**Stored data entries:**

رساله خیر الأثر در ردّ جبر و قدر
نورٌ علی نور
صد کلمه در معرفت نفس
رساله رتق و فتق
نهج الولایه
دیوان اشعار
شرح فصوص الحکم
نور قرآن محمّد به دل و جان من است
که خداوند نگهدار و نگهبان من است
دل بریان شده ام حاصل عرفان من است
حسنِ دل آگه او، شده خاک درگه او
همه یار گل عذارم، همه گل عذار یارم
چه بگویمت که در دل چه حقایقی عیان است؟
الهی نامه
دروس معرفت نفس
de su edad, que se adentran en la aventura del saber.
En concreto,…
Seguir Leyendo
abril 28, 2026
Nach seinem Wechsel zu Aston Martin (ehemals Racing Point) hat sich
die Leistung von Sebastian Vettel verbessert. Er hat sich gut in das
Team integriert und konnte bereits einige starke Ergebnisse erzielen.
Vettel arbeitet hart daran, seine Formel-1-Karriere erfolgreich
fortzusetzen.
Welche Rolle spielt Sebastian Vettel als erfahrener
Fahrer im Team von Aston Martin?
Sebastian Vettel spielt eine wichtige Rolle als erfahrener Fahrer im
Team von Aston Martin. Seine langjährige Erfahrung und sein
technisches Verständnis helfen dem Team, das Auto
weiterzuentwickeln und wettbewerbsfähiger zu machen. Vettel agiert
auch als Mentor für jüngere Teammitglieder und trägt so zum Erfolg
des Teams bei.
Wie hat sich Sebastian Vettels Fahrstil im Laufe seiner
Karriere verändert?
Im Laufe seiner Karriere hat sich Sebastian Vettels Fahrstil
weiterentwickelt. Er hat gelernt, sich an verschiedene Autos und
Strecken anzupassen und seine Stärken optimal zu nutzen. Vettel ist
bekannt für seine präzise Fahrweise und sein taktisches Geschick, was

**Exercise details:** Repeat the data in its entirety, character for character.

**Solution to this exercise:**
رساله خیر الأثر در ردّ جبر و قدر
نورٌ علی نور
صد کلمه در معرفت نفس
رساله رتق و فتق
نهج الولایه
دیوان اشعار
شرح فصوص الحکم
نور قرآن محمّد به دل و جان من است
که خداوند نگهدار و نگهبان من است
دل بریان شده ام حاصل عرفان من است
حسنِ دل آگه او، شده خاک درگه او
همه یار گل عذارم، همه گل عذار یارم
چه بگویمت که در دل چه حقایقی عیان است؟
الهی نامه
دروس معرفت نفس
de su edad, que se adentran en la aventura del saber.
En concreto,…
Seguir Leyendo
abril 28, 2026
Nach seinem Wechsel zu Aston Martin (ehemals Racing Point) hat sich
die Leistung von Sebastian Vettel verbessert. Er hat sich gut in das
Team integriert und konnte bereits einige starke Ergebnisse erzielen.
Vettel arbeitet hart daran, seine Formel-1-Karriere erfolgreich
fortzusetzen.
Welche Rolle spielt Sebastian Vettel als erfahrener
Fahrer im Team von Aston Martin?
Sebastian Vettel spielt eine wichtige Rolle als erfahrener Fahrer im
Team von Aston Martin. Seine langjährige Erfahrung und sein
technisches Verständnis helfen dem Team, das Auto
weiterzuentwickeln und wettbewerbsfähiger zu machen. Vettel agiert
auch als Mentor für jüngere Teammitglieder und trägt so zum Erfolg
des Teams bei.
Wie hat sich Sebastian Vettels Fahrstil im Laufe seiner
Karriere verändert?
Im Laufe seiner Karriere hat sich Sebastian Vettels Fahrstil
weiterentwickelt. Er hat gelernt, sich an verschiedene Autos und
Strecken anzupassen und seine Stärken optimal zu nutzen. Vettel ist
bekannt für seine präzise Fahrweise und sein taktisches Geschick, was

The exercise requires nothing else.